#### RECORDS TO USE
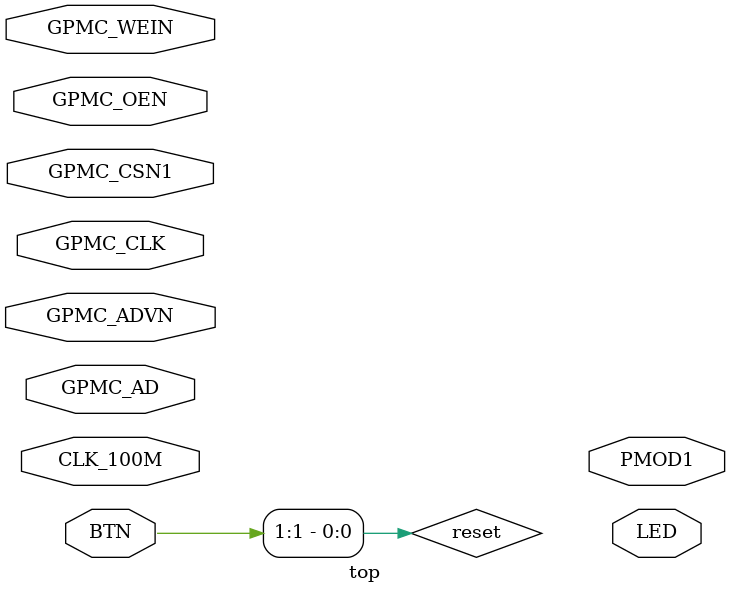
<source format=v>
module top (input         CLK_100M, 
            output [3:0]  LED,
            input  [15:0] GPMC_AD,
            input         GPMC_ADVN,
            input         GPMC_CSN1,
            input         GPMC_WEIN,
            input         GPMC_OEN,
            input         GPMC_CLK,
            input  [1:0]  BTN,
            output [7:0]  PMOD1);


localparam MAX_ADDR_WIDTH = 3;


reg [15:0] address;
reg [MAX_ADDR_WIDTH:0] mem [15:0];
reg [MAX_ADDR_WIDTH:0] offset;
wire reset;

assign reset = BTN[1];

always @ (negedge GPMC_CLK or negedge reset) begin
    if (reset == 1'b0) begin
        //mem <= 0;
        address <= 0;
        offset <= 0;
    end else begin
        if (GPMC_CSN1 == 1'b0) begin
            if (GPMC_ADVN == 1'b0)
                address <= GPMC_AD;
            if (GPMC_WEIN == 1'b0) begin
                mem[address[MAX_ADDR_WIDTH:0] + offset] <= GPMC_AD;
                offset <= offset + 1;
            end
            if (GPMC_OEN == 1'b0) begin
                GPMC_AD <= mem[address[MAX_ADDR_WIDTH:0] + offset];
                offset <= offset + 1;
            end
        end
    end
end
        
endmodule

</source>
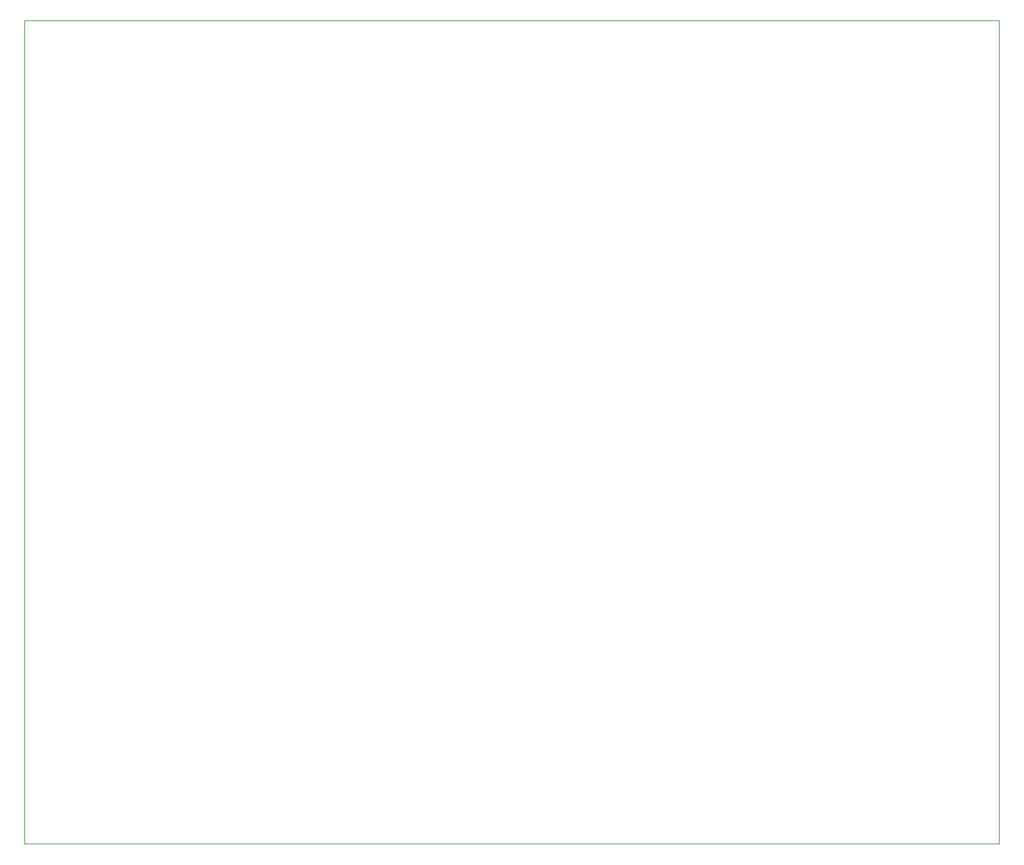
<source format=gbr>
%TF.GenerationSoftware,KiCad,Pcbnew,8.0.8*%
%TF.CreationDate,2025-05-01T12:20:28+01:00*%
%TF.ProjectId,HVPSController,48565053-436f-46e7-9472-6f6c6c65722e,rev?*%
%TF.SameCoordinates,Original*%
%TF.FileFunction,Profile,NP*%
%FSLAX46Y46*%
G04 Gerber Fmt 4.6, Leading zero omitted, Abs format (unit mm)*
G04 Created by KiCad (PCBNEW 8.0.8) date 2025-05-01 12:20:28*
%MOMM*%
%LPD*%
G01*
G04 APERTURE LIST*
%TA.AperFunction,Profile*%
%ADD10C,0.200000*%
%TD*%
G04 APERTURE END LIST*
D10*
X22500000Y-40000000D02*
X257000000Y-40000000D01*
X257000000Y-238200000D01*
X22500000Y-238200000D01*
X22500000Y-40000000D01*
M02*

</source>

#### WHAT IS NEEDED
Set down all of the data word for word; no pictures belong in it.

#### RESPONSE TO THE EXERCISE
<source format=v>
module top (input         CLK_100M, 
            output [3:0]  LED,
            input  [15:0] GPMC_AD,
            input         GPMC_ADVN,
            input         GPMC_CSN1,
            input         GPMC_WEIN,
            input         GPMC_OEN,
            input         GPMC_CLK,
            input  [1:0]  BTN,
            output [7:0]  PMOD1);


localparam MAX_ADDR_WIDTH = 3;


reg [15:0] address;
reg [MAX_ADDR_WIDTH:0] mem [15:0];
reg [MAX_ADDR_WIDTH:0] offset;
wire reset;

assign reset = BTN[1];

always @ (negedge GPMC_CLK or negedge reset) begin
    if (reset == 1'b0) begin
        //mem <= 0;
        address <= 0;
        offset <= 0;
    end else begin
        if (GPMC_CSN1 == 1'b0) begin
            if (GPMC_ADVN == 1'b0)
                address <= GPMC_AD;
            if (GPMC_WEIN == 1'b0) begin
                mem[address[MAX_ADDR_WIDTH:0] + offset] <= GPMC_AD;
                offset <= offset + 1;
            end
            if (GPMC_OEN == 1'b0) begin
                GPMC_AD <= mem[address[MAX_ADDR_WIDTH:0] + offset];
                offset <= offset + 1;
            end
        end
    end
end
        
endmodule

</source>
<source format=gbr>
%TF.GenerationSoftware,KiCad,Pcbnew,8.0.8*%
%TF.CreationDate,2025-05-01T12:20:28+01:00*%
%TF.ProjectId,HVPSController,48565053-436f-46e7-9472-6f6c6c65722e,rev?*%
%TF.SameCoordinates,Original*%
%TF.FileFunction,Profile,NP*%
%FSLAX46Y46*%
G04 Gerber Fmt 4.6, Leading zero omitted, Abs format (unit mm)*
G04 Created by KiCad (PCBNEW 8.0.8) date 2025-05-01 12:20:28*
%MOMM*%
%LPD*%
G01*
G04 APERTURE LIST*
%TA.AperFunction,Profile*%
%ADD10C,0.200000*%
%TD*%
G04 APERTURE END LIST*
D10*
X22500000Y-40000000D02*
X257000000Y-40000000D01*
X257000000Y-238200000D01*
X22500000Y-238200000D01*
X22500000Y-40000000D01*
M02*

</source>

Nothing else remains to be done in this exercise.